No elenco, James Stewart e Margaret Sullavan, no primeiro dos trabalhos que fariam juntos. E foi a atriz, que naquele período gozava já de uma boa fama quem indicou o jovem e inexperiente ator que a partir daí se tornaria uma espécie de ícone americano. O diretor Edward H. Griffith acertou em cheio em escolhe-lo para o papel de Christopher, um jovem jornalista que está disposto a tudo a crescer em sua carreira.
O que torna essa história baseada no romance homônimo de Ursula Parrott, como já adiantei acima, é a fuga do lugar comum naquele período. Naquelas décadas, e até hoje, se formos um pouco pessimistas, era não só comum mais totalmente incentivado que o matrimônio ocupasse todos os sonhos de uma garota. Ela podia estudar, mas tudo quanto aprendesse deveria ser usado no lar que formaria, na educação dos filhos que teria, no amor que dispensaria ao seu tão almejado marido. Contrariando tudo isso, Cicely Hunt amaria profundamente Christopher, um amor que por vezes doía, mas ela também só se sentiria completa se se tornasse uma grande atriz.
Suas vitórias no campo profissional são tão comemoradas quanto a chegada de seu amado. Nos momentos chave, ela sempre contará com a presença constante de Tommy Abbott (um belo Ray Milland em início de carreira), o melhor amigo de Christopher que também se torna seu acalento nos momentos de solidão. Mas aos poucos, desfrutar da presença do marido vai se tornando algo raro, tão raro que ver-se já não se torna algo essencial. O amor vai se perdendo nas ausências, a presença deixa de ser especial. A vida, as vitórias, os caminhos começam a se separar. Eles começam a ser felizes separados. Uma visão pessimista sobre o casamento? Talvez.

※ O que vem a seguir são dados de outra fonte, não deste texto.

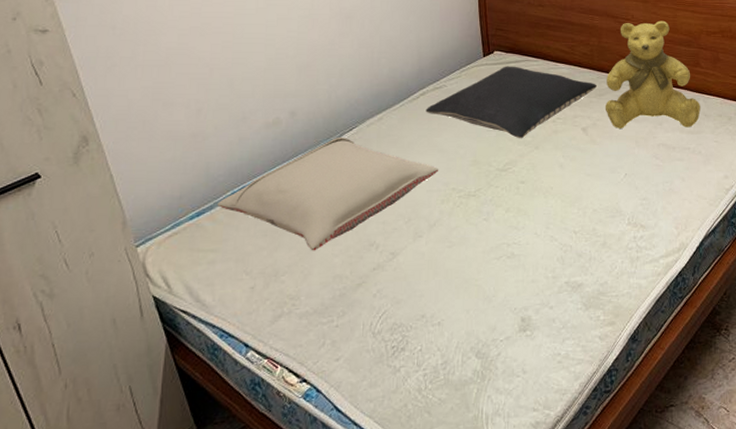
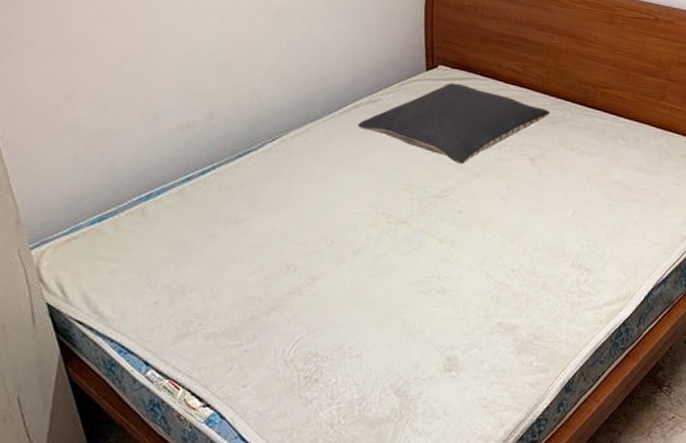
pillow: present [217,136,439,251] -> none [121,146,369,269]
teddy bear: present [605,20,700,128] -> none [556,45,663,167]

Parece mesmo difícil conciliar o amor e o sucesso na carreira de uma mulher. Tudo poderia ser resolvido, aos moldes do início do século XX se ela abrisse mão de seus sonhos. Mas estaria ela sendo sincera consigo mesmo e com Christopher? O título em português, Amemos outra vez pode dar uma resposta sobre o fim do casal que teve tudo menos falta de amor em seu caminho.
Amemos Outra Vez fala sobre escolhas, sobre como a modernidade mexeu não só no ponto de vista tecnológico ou em outras formas mais efetivas, mas também com os relacionamentos. É uma visão certamente pessimista, mas que pelo menos nao carrega o ranço visto em outros filmes sobre o assunto. Ele traz brechas para o diálogo sobre o assunto e para nós, num século seguinte, possamos pensar o quanto estamos dispostos a abrir mão de nós mesmos, dos nossos sonhos em prol dos outros. Estariam estes também dispostos a isso? Só de abrir a possibilidade de reflexão, já considero esse um grande filme.